Yüce Allah (Celle Celaluhu) buyuruyor:
O inkâr edenler Zikri (Kur’an’ı) işittikleri zaman, sanki seni gözleriyle (nazar edip) yıkacaklardı. (Kin ve kıskançlıklarından) hâlâ “kuşku yok o bir mecnundur” diyorlar. Gerçekte o (Kur’an), âlemler için ancak bir öğüttür. (Kalem – 51 – 52)

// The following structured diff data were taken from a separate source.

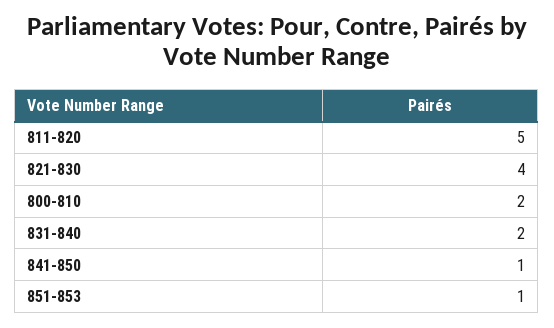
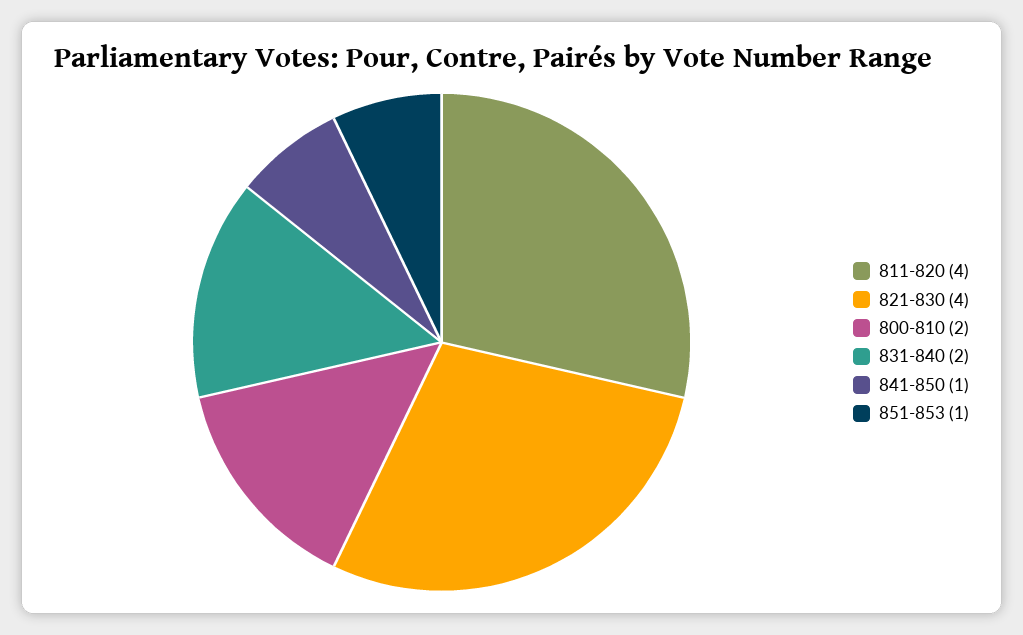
811-820: 5 -> 4

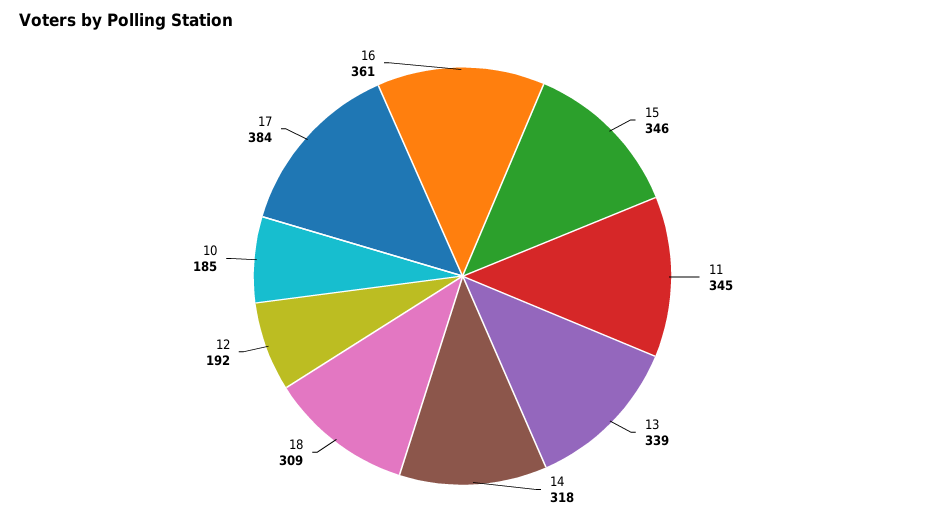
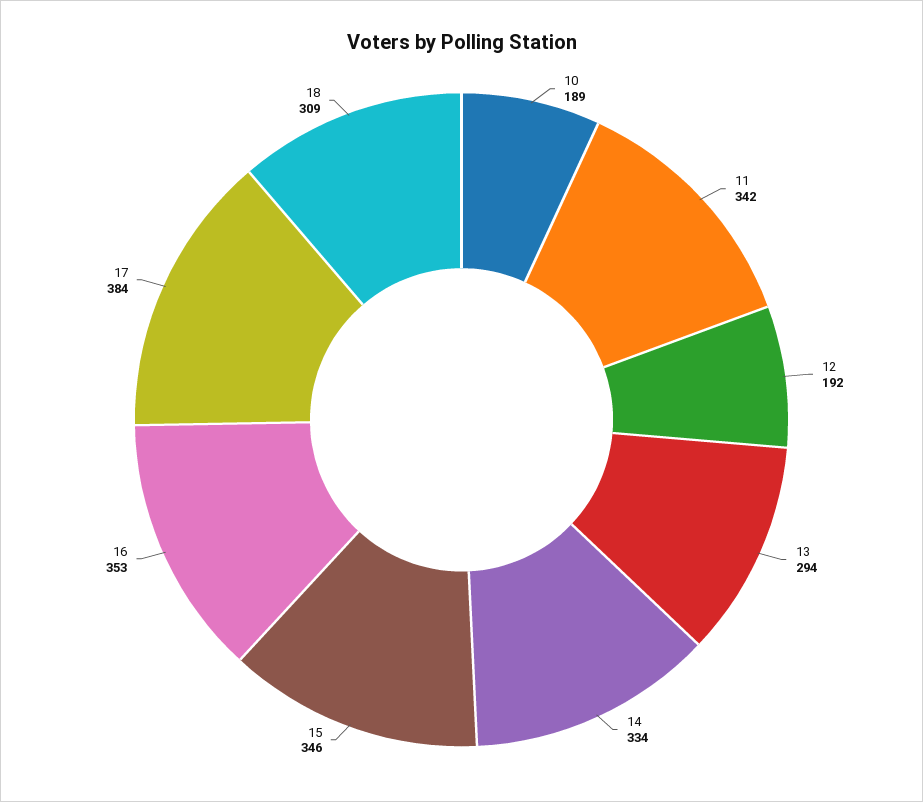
11: 345 -> 342
13: 339 -> 294
14: 318 -> 334
10: 185 -> 189
16: 361 -> 353

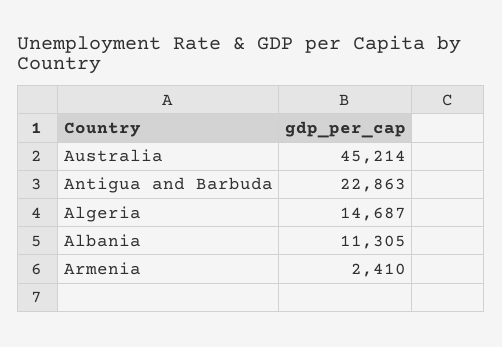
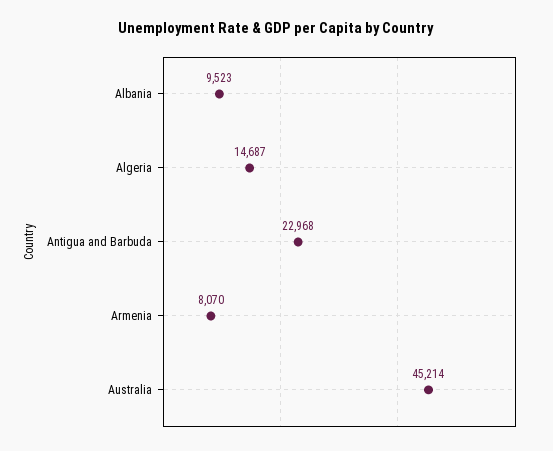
Antigua and Barbuda: 22863 -> 22968
Albania: 11305 -> 9523
Armenia: 2410 -> 8070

Esedoğulları içinde baktığı bir şeye hemen nazarı dokunan keskin gözlü biri vardı. Develer bile onun keskin bakışına dayanamaz, hastalanıp derhal yere yıkılırdı. Kur’an okurken nazar edip Peygamberimizi de yere yıksın ve gülünç olsun diye müşrikler onu Mekke’ye dâvet ettiler. Bir gün Peygamberimiz (Sallallahu Aleyhi ve Sellem) Kur’an okurken, o keskin bakışlı kimse sürekli Peygamberimize baktığı halde, Rabbimizin özel koruması altında olan Peygamberimize bir zarar veremedi. İşte bu olay üzerine bu âyet-i kerîme geldi ve Yüce Allah durumu Peygamberimize haber verdi.
Göz değmesi (Nazar) gerçek midir?
Peygamberimiz (Sallallahu Aleyhi ve Sellem) buyuruyor:
Göz değmesi (nazar) gerçektir. (Buhârî – Müslim – Ebû Dâvûd – İbni Mâce – Ahmed İbni Hanbel)
Peygamberimiz (Sallallahu Aleyhi ve Sellem) buyuruyor:
Göz değmesi (nazar) insanı mezara ve deveyi kazana götürür. (Râmûz’ül- Ehâdis)
Peygamberimiz (Sallallahu Aleyhi ve Sellem) buyuruyor:
Göz değmesi gerçektir. Eğer kaderi geçen bir şey olsaydı, göz değmesi geçerdi. (Müslim – Ahmed İbni Hanbel – Hâkim)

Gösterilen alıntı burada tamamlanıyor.